折り紙で鶴を折って広島に送るということにどのような意味があるのか、これについて現副部長の平石大志さん(高校3年生)は「折り鶴を折るという行動は様々な考えやバックグラウンドを持つ人たちを一つにできる」と折り鶴を一緒に折ることで得られる一体感の意義を強調する。「大事なのは鶴の形よりも、鶴を折って世界の平和について意識することや折ろうという気持ち」であり、多少折り方が間違っていてもいいので、より多くの学校や個人が折り鶴の活動に参加することを願うと話す。
送り手の中に将来核のボタンを握る立場になる人もいるかもしれない
現部長の茂ハードアリナさん(高校3年生)は「グループで折り鶴を折りながら、貞子さんの話をしたり、平和についてのディスカッションをしてほしい」と折り鶴を折る作業を通じたコミュニケーションの可能性について指摘する。

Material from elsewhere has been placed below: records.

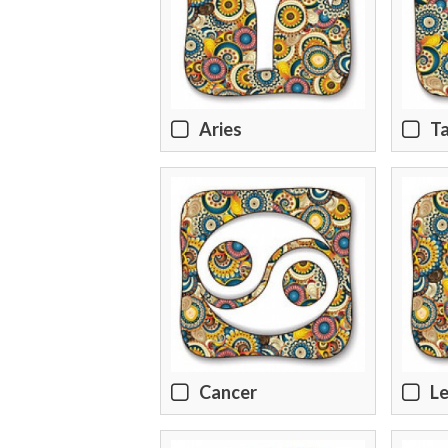
Aries
T
Cancer
L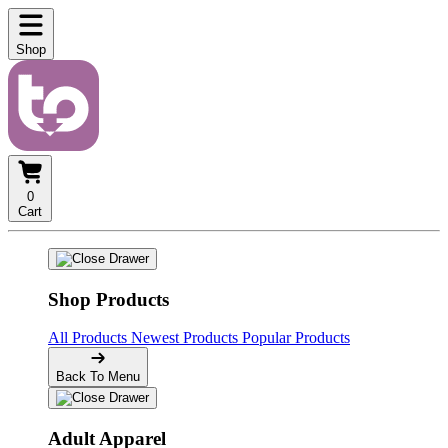
Shop
0
Cart
Shop Products
All Products
Newest Products
Popular Products
Back To Menu
Adult Apparel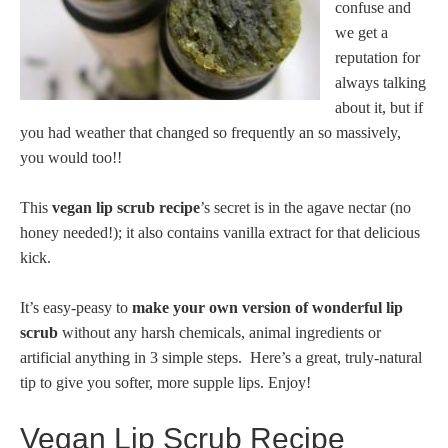
confuse and
we get a
reputation for
always talking
about it, but if
you had weather that changed so frequently an so massively,
you would too!!
This
vegan lip scrub recipe
’s secret is in the agave nectar (no
honey needed!); it also contains vanilla extract for that delicious
kick.
It’s easy-peasy to
make your own version of wonderful lip
scrub
without any harsh chemicals, animal ingredients or
artificial anything in 3 simple steps. Here’s a great, truly-natural
tip to give you softer, more supple lips. Enjoy!
Vegan Lip Scrub Recipe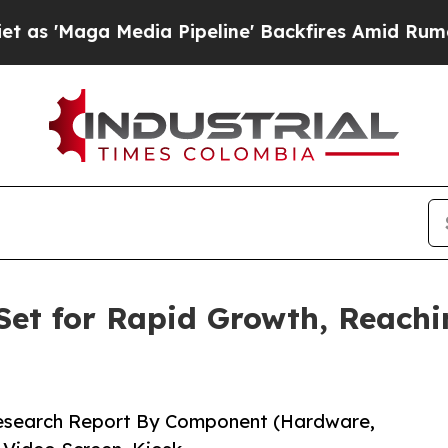
ia Pipeline' Backfires Amid Rumors Trump Will 
Set for Rapid Growth, Reachin
Research Report By Component (Hardware,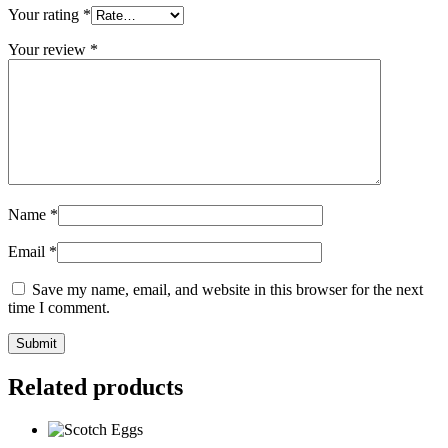
Your rating
*
Your review
*
Name
*
Email
*
Save my name, email, and website in this browser for the next
time I comment.
Submit
Related products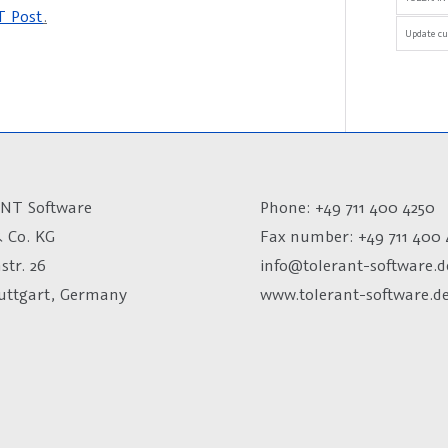
 Post
.
Update cu
NT Software
Phone: +49 711 400 4250
 Co. KG
Fax number:
+49 711 400 
str. 26
info@tolerant-software.d
tuttgart, Germany
www.tolerant-software.d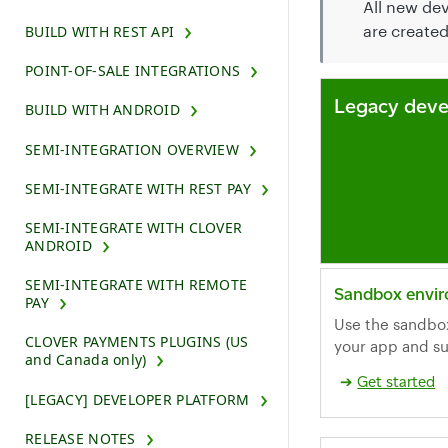
All new de
are create
BUILD WITH REST API
POINT-OF-SALE INTEGRATIONS
Legacy deve
BUILD WITH ANDROID
SEMI-INTEGRATION OVERVIEW
SEMI-INTEGRATE WITH REST PAY
SEMI-INTEGRATE WITH CLOVER
ANDROID
SEMI-INTEGRATE WITH REMOTE
Sandbox envi
PAY
Use the sandbo
CLOVER PAYMENTS PLUGINS (US
your app and su
and Canada only)
Get started
[LEGACY] DEVELOPER PLATFORM
RELEASE NOTES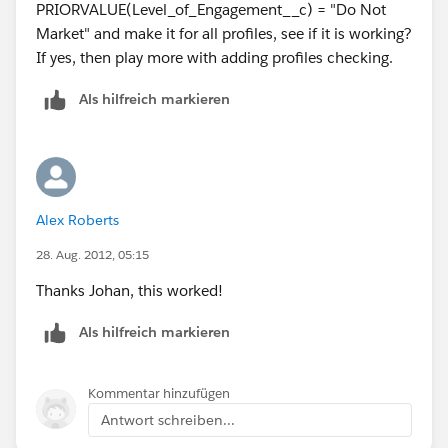
PRIORVALUE(Level_of_Engagement__c) = "Do Not
Market" and make it for all profiles, see if it is working?
If yes, then play more with adding profiles checking.
Als hilfreich markieren
Alex Roberts
28. Aug. 2012, 05:15
Thanks Johan, this worked!
Als hilfreich markieren
Kommentar hinzufügen
Antwort schreiben...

また、柳さんは、折り鶴の送り手の中には将来政治家になって核のボタンを握る立場になる人もいるかもしれない、としてクラブの活動が持ちうる可能性にも期待する。「千羽鶴クラブとの折り鶴を通した国際交流によって、将来核のボタンを握る立場になる人物が、核兵器使用を思いとどまる。そんなきっかけになってほしい」(柳さん)。